[Dataset records Boundary: Start]
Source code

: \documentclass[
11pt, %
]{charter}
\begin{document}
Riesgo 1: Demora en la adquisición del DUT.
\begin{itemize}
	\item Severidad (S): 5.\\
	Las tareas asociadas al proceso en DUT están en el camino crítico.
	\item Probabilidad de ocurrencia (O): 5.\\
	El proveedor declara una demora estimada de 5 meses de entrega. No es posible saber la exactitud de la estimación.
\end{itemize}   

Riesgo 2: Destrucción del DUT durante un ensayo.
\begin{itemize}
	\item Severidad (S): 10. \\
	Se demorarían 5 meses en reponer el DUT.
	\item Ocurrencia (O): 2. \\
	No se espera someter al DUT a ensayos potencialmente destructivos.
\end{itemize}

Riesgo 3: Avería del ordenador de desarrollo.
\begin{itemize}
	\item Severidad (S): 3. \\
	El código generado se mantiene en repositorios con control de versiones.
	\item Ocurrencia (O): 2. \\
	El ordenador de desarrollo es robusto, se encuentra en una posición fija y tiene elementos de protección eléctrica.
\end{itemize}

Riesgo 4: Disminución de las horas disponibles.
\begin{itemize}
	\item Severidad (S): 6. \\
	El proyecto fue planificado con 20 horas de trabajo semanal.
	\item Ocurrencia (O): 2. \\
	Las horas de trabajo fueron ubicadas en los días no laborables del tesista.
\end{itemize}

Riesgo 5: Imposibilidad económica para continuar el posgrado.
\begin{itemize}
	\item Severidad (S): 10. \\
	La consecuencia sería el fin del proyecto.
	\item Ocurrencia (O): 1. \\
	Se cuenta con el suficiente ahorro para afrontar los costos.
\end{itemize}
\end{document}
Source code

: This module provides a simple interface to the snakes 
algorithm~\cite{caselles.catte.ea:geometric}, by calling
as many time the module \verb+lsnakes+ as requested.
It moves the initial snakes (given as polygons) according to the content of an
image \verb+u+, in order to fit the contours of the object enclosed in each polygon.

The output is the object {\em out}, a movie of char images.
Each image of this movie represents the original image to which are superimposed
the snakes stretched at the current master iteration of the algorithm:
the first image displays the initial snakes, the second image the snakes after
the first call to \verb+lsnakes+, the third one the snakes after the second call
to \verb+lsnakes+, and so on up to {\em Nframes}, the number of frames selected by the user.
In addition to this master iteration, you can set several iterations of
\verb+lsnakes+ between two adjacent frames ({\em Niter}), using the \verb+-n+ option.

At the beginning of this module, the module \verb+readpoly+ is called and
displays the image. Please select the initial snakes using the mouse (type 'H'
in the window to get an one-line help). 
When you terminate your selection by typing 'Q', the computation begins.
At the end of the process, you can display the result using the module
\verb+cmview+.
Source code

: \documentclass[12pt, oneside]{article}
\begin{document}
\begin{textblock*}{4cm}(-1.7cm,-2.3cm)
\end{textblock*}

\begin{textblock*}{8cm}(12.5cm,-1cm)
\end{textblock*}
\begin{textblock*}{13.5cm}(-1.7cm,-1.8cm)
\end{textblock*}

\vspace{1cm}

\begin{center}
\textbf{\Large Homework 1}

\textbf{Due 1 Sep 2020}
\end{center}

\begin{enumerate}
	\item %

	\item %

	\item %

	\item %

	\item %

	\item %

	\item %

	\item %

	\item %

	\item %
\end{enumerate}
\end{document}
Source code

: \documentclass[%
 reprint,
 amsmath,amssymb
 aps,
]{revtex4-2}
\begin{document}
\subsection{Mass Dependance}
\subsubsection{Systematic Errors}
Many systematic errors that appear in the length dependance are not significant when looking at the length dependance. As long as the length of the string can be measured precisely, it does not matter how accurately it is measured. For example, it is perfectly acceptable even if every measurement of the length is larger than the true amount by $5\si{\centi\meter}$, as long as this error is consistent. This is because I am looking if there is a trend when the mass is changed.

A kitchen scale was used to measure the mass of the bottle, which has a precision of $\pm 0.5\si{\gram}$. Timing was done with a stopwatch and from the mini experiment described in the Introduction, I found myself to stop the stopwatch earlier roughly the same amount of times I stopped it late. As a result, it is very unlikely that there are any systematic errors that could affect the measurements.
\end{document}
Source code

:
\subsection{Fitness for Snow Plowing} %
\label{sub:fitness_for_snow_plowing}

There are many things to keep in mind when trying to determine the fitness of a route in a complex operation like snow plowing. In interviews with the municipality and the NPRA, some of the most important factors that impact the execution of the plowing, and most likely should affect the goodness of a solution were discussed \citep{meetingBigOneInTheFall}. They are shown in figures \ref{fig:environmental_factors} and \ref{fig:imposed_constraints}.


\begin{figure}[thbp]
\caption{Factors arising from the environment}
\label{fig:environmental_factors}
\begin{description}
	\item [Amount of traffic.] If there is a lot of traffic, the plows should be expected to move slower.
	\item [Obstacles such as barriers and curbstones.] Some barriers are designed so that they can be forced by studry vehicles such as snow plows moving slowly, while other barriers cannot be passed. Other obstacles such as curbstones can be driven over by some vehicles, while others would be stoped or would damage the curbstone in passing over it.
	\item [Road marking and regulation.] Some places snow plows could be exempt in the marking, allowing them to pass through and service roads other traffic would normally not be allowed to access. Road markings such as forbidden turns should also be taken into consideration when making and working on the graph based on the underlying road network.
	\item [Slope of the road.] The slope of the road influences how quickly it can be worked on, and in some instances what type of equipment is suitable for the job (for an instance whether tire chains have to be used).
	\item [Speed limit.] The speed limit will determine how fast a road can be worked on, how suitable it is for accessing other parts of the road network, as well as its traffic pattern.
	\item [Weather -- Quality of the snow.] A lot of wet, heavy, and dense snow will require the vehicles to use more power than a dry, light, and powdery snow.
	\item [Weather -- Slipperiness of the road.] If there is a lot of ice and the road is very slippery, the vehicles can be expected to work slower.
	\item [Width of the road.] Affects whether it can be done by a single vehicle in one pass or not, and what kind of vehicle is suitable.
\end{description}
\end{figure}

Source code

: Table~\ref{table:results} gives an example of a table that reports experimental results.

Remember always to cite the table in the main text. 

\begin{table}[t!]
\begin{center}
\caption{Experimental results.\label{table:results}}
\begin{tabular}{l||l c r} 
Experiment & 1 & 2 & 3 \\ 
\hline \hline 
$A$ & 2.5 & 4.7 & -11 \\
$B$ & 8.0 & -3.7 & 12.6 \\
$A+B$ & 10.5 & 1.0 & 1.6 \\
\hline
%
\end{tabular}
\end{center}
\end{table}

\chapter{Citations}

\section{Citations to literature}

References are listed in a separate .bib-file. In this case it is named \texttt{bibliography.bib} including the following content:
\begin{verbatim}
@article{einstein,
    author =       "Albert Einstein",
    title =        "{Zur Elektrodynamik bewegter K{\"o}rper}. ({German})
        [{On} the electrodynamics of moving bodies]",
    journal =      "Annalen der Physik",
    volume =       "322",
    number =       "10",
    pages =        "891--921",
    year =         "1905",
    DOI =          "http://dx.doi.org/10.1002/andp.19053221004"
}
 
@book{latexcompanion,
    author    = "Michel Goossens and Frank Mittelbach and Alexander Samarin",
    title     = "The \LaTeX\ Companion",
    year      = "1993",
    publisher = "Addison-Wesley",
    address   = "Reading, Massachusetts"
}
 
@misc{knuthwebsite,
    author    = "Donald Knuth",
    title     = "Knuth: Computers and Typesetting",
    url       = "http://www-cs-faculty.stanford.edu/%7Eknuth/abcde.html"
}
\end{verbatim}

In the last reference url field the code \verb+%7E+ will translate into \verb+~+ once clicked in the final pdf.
[Dataset records Boundary: End]
▶ _Exercise directions_: Set down each line of the material above again, exactly.

▶ _Result_:
Source code

: \documentclass[
11pt, %
]{charter}
\begin{document}
Riesgo 1: Demora en la adquisición del DUT.
\begin{itemize}
	\item Severidad (S): 5.\\
	Las tareas asociadas al proceso en DUT están en el camino crítico.
	\item Probabilidad de ocurrencia (O): 5.\\
	El proveedor declara una demora estimada de 5 meses de entrega. No es posible saber la exactitud de la estimación.
\end{itemize}   

Riesgo 2: Destrucción del DUT durante un ensayo.
\begin{itemize}
	\item Severidad (S): 10. \\
	Se demorarían 5 meses en reponer el DUT.
	\item Ocurrencia (O): 2. \\
	No se espera someter al DUT a ensayos potencialmente destructivos.
\end{itemize}

Riesgo 3: Avería del ordenador de desarrollo.
\begin{itemize}
	\item Severidad (S): 3. \\
	El código generado se mantiene en repositorios con control de versiones.
	\item Ocurrencia (O): 2. \\
	El ordenador de desarrollo es robusto, se encuentra en una posición fija y tiene elementos de protección eléctrica.
\end{itemize}

Riesgo 4: Disminución de las horas disponibles.
\begin{itemize}
	\item Severidad (S): 6. \\
	El proyecto fue planificado con 20 horas de trabajo semanal.
	\item Ocurrencia (O): 2. \\
	Las horas de trabajo fueron ubicadas en los días no laborables del tesista.
\end{itemize}

Riesgo 5: Imposibilidad económica para continuar el posgrado.
\begin{itemize}
	\item Severidad (S): 10. \\
	La consecuencia sería el fin del proyecto.
	\item Ocurrencia (O): 1. \\
	Se cuenta con el suficiente ahorro para afrontar los costos.
\end{itemize}
\end{document}
Source code

: This module provides a simple interface to the snakes 
algorithm~\cite{caselles.catte.ea:geometric}, by calling
as many time the module \verb+lsnakes+ as requested.
It moves the initial snakes (given as polygons) according to the content of an
image \verb+u+, in order to fit the contours of the object enclosed in each polygon.

The output is the object {\em out}, a movie of char images.
Each image of this movie represents the original image to which are superimposed
the snakes stretched at the current master iteration of the algorithm:
the first image displays the initial snakes, the second image the snakes after
the first call to \verb+lsnakes+, the third one the snakes after the second call
to \verb+lsnakes+, and so on up to {\em Nframes}, the number of frames selected by the user.
In addition to this master iteration, you can set several iterations of
\verb+lsnakes+ between two adjacent frames ({\em Niter}), using the \verb+-n+ option.

At the beginning of this module, the module \verb+readpoly+ is called and
displays the image. Please select the initial snakes using the mouse (type 'H'
in the window to get an one-line help). 
When you terminate your selection by typing 'Q', the computation begins.
At the end of the process, you can display the result using the module
\verb+cmview+.
Source code

: \documentclass[12pt, oneside]{article}
\begin{document}
\begin{textblock*}{4cm}(-1.7cm,-2.3cm)
\end{textblock*}

\begin{textblock*}{8cm}(12.5cm,-1cm)
\end{textblock*}
\begin{textblock*}{13.5cm}(-1.7cm,-1.8cm)
\end{textblock*}

\vspace{1cm}

\begin{center}
\textbf{\Large Homework 1}

\textbf{Due 1 Sep 2020}
\end{center}

\begin{enumerate}
	\item %

	\item %

	\item %

	\item %

	\item %

	\item %

	\item %

	\item %

	\item %

	\item %
\end{enumerate}
\end{document}
Source code

: \documentclass[%
 reprint,
 amsmath,amssymb
 aps,
]{revtex4-2}
\begin{document}
\subsection{Mass Dependance}
\subsubsection{Systematic Errors}
Many systematic errors that appear in the length dependance are not significant when looking at the length dependance. As long as the length of the string can be measured precisely, it does not matter how accurately it is measured. For example, it is perfectly acceptable even if every measurement of the length is larger than the true amount by $5\si{\centi\meter}$, as long as this error is consistent. This is because I am looking if there is a trend when the mass is changed.

A kitchen scale was used to measure the mass of the bottle, which has a precision of $\pm 0.5\si{\gram}$. Timing was done with a stopwatch and from the mini experiment described in the Introduction, I found myself to stop the stopwatch earlier roughly the same amount of times I stopped it late. As a result, it is very unlikely that there are any systematic errors that could affect the measurements.
\end{document}
Source code

:
\subsection{Fitness for Snow Plowing} %
\label{sub:fitness_for_snow_plowing}

There are many things to keep in mind when trying to determine the fitness of a route in a complex operation like snow plowing. In interviews with the municipality and the NPRA, some of the most important factors that impact the execution of the plowing, and most likely should affect the goodness of a solution were discussed \citep{meetingBigOneInTheFall}. They are shown in figures \ref{fig:environmental_factors} and \ref{fig:imposed_constraints}.


\begin{figure}[thbp]
\caption{Factors arising from the environment}
\label{fig:environmental_factors}
\begin{description}
	\item [Amount of traffic.] If there is a lot of traffic, the plows should be expected to move slower.
	\item [Obstacles such as barriers and curbstones.] Some barriers are designed so that they can be forced by studry vehicles such as snow plows moving slowly, while other barriers cannot be passed. Other obstacles such as curbstones can be driven over by some vehicles, while others would be stoped or would damage the curbstone in passing over it.
	\item [Road marking and regulation.] Some places snow plows could be exempt in the marking, allowing them to pass through and service roads other traffic would normally not be allowed to access. Road markings such as forbidden turns should also be taken into consideration when making and working on the graph based on the underlying road network.
	\item [Slope of the road.] The slope of the road influences how quickly it can be worked on, and in some instances what type of equipment is suitable for the job (for an instance whether tire chains have to be used).
	\item [Speed limit.] The speed limit will determine how fast a road can be worked on, how suitable it is for accessing other parts of the road network, as well as its traffic pattern.
	\item [Weather -- Quality of the snow.] A lot of wet, heavy, and dense snow will require the vehicles to use more power than a dry, light, and powdery snow.
	\item [Weather -- Slipperiness of the road.] If there is a lot of ice and the road is very slippery, the vehicles can be expected to work slower.
	\item [Width of the road.] Affects whether it can be done by a single vehicle in one pass or not, and what kind of vehicle is suitable.
\end{description}
\end{figure}

Source code

: Table~\ref{table:results} gives an example of a table that reports experimental results.

Remember always to cite the table in the main text. 

\begin{table}[t!]
\begin{center}
\caption{Experimental results.\label{table:results}}
\begin{tabular}{l||l c r} 
Experiment & 1 & 2 & 3 \\ 
\hline \hline 
$A$ & 2.5 & 4.7 & -11 \\
$B$ & 8.0 & -3.7 & 12.6 \\
$A+B$ & 10.5 & 1.0 & 1.6 \\
\hline
%
\end{tabular}
\end{center}
\end{table}

\chapter{Citations}

\section{Citations to literature}

References are listed in a separate .bib-file. In this case it is named \texttt{bibliography.bib} including the following content:
\begin{verbatim}
@article{einstein,
    author =       "Albert Einstein",
    title =        "{Zur Elektrodynamik bewegter K{\"o}rper}. ({German})
        [{On} the electrodynamics of moving bodies]",
    journal =      "Annalen der Physik",
    volume =       "322",
    number =       "10",
    pages =        "891--921",
    year =         "1905",
    DOI =          "http://dx.doi.org/10.1002/andp.19053221004"
}
 
@book{latexcompanion,
    author    = "Michel Goossens and Frank Mittelbach and Alexander Samarin",
    title     = "The \LaTeX\ Companion",
    year      = "1993",
    publisher = "Addison-Wesley",
    address   = "Reading, Massachusetts"
}
 
@misc{knuthwebsite,
    author    = "Donald Knuth",
    title     = "Knuth: Computers and Typesetting",
    url       = "http://www-cs-faculty.stanford.edu/%7Eknuth/abcde.html"
}
\end{verbatim}

In the last reference url field the code \verb+%7E+ will translate into \verb+~+ once clicked in the final pdf.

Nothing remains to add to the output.